_Activities_
1 > List the circuit judges named in the court record of United States v. Antonelli Fireworks Co.
2 > Copy out the lines of the listing from the line with "Банкетки из дуба" to the line with "Детские кровати до 3-х лет", without altering them.
[Page text — start]
United States v. Antonelli Fireworks Co.

Decision Date02 May 1946
Docket NumberNo. 192.,192.
Citation155 F.2d 631
PartiesUNITED STATES v. ANTONELLI FIREWORKS CO., Inc., et al.
CourtU.S. Court of Appeals — Second Circuit

COPYRIGHT MATERIAL OMITTED

William J. Maloney, of Rochester, N. Y., for appellant Antonelli Fireworks Co., Inc.

George J. Skivington, of Rochester, N. Y., for appellant Antonelli.

Charles P. Maloney, of Rochester, N. Y. (Ray F. Fowler, of Rochester, N. Y., on the brief for appellants Joseph DeRitis and Barbollo), for appellants John DeRitis, Joseph DeRitis, and Barbollo.

R. Norman Kirchgraber, First Asst. U. S. Atty., of Buffalo, N. Y. (George L. Grobe, U. S. Atty., of Buffalo, N. Y., and John M. Kelley, Jr., Sp. Asst. to Atty. Gen., on the brief), for appellee.

Before L. HAND, CLARK, and FRANK, Circuit Judges.

CLARK, Circuit Judge.
[Page text — finish]
[Raw data — start]
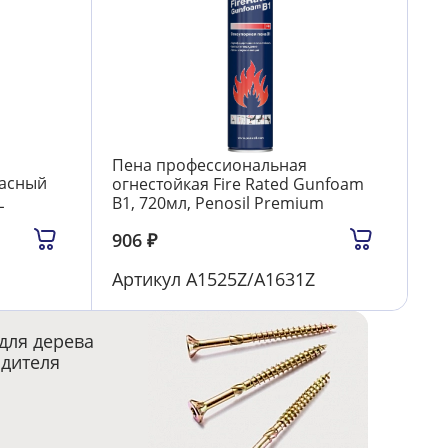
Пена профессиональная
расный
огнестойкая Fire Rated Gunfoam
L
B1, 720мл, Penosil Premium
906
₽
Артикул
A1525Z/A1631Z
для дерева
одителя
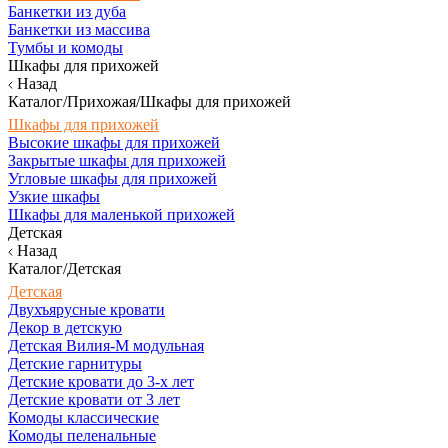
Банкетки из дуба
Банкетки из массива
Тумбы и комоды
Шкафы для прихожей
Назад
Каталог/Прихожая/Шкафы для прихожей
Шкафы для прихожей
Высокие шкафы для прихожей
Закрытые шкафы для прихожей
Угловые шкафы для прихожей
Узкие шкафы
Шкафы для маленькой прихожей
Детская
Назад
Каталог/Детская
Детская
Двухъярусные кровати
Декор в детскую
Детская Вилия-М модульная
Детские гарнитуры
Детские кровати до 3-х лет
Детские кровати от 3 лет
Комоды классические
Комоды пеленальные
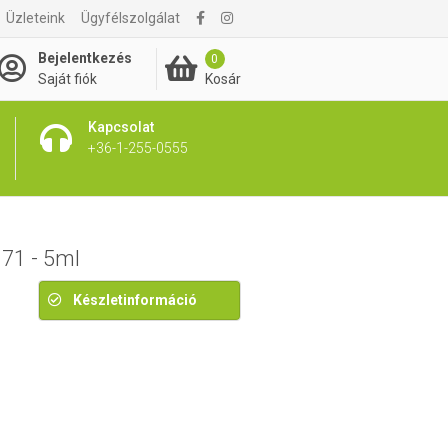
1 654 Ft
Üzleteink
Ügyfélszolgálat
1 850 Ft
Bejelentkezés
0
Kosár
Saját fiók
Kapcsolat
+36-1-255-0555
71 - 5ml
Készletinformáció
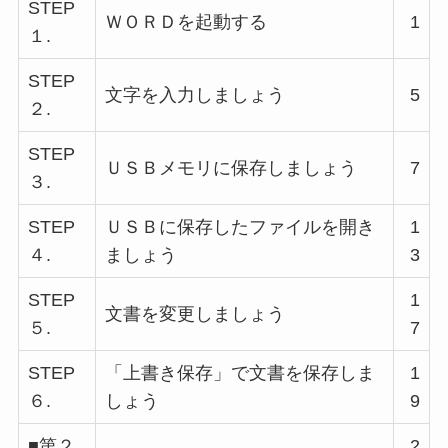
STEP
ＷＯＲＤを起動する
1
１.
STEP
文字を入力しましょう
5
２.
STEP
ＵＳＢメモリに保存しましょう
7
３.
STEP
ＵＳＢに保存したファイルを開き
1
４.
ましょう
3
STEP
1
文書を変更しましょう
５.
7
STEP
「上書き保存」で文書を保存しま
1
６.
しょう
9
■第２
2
[Raw data — finish]
[Raw data — start]
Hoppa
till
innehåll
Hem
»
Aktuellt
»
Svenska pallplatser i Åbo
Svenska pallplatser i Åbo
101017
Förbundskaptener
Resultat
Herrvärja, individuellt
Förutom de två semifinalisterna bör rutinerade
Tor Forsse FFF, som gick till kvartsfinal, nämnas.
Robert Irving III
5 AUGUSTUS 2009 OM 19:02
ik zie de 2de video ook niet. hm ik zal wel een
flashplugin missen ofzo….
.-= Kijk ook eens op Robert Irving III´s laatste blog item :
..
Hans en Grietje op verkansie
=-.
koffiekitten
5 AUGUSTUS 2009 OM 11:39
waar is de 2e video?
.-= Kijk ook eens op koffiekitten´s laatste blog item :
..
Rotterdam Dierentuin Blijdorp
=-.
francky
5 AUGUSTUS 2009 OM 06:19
[Raw data — finish]
_Numbered answers_
1 > L. Hand, Clark, Frank

2 >
Банкетки из дуба
Банкетки из массива
Тумбы и комоды
Шкафы для прихожей
Назад
Каталог/Прихожая/Шкафы для прихожей
Шкафы для прихожей
Высокие шкафы для прихожей
Закрытые шкафы для прихожей
Угловые шкафы для прихожей
Узкие шкафы
Шкафы для маленькой прихожей
Детская
Назад
Каталог/Детская
Детская
Двухъярусные кровати
Декор в детскую
Детская Вилия-М модульная
Детские гарнитуры
Детские кровати до 3-х лет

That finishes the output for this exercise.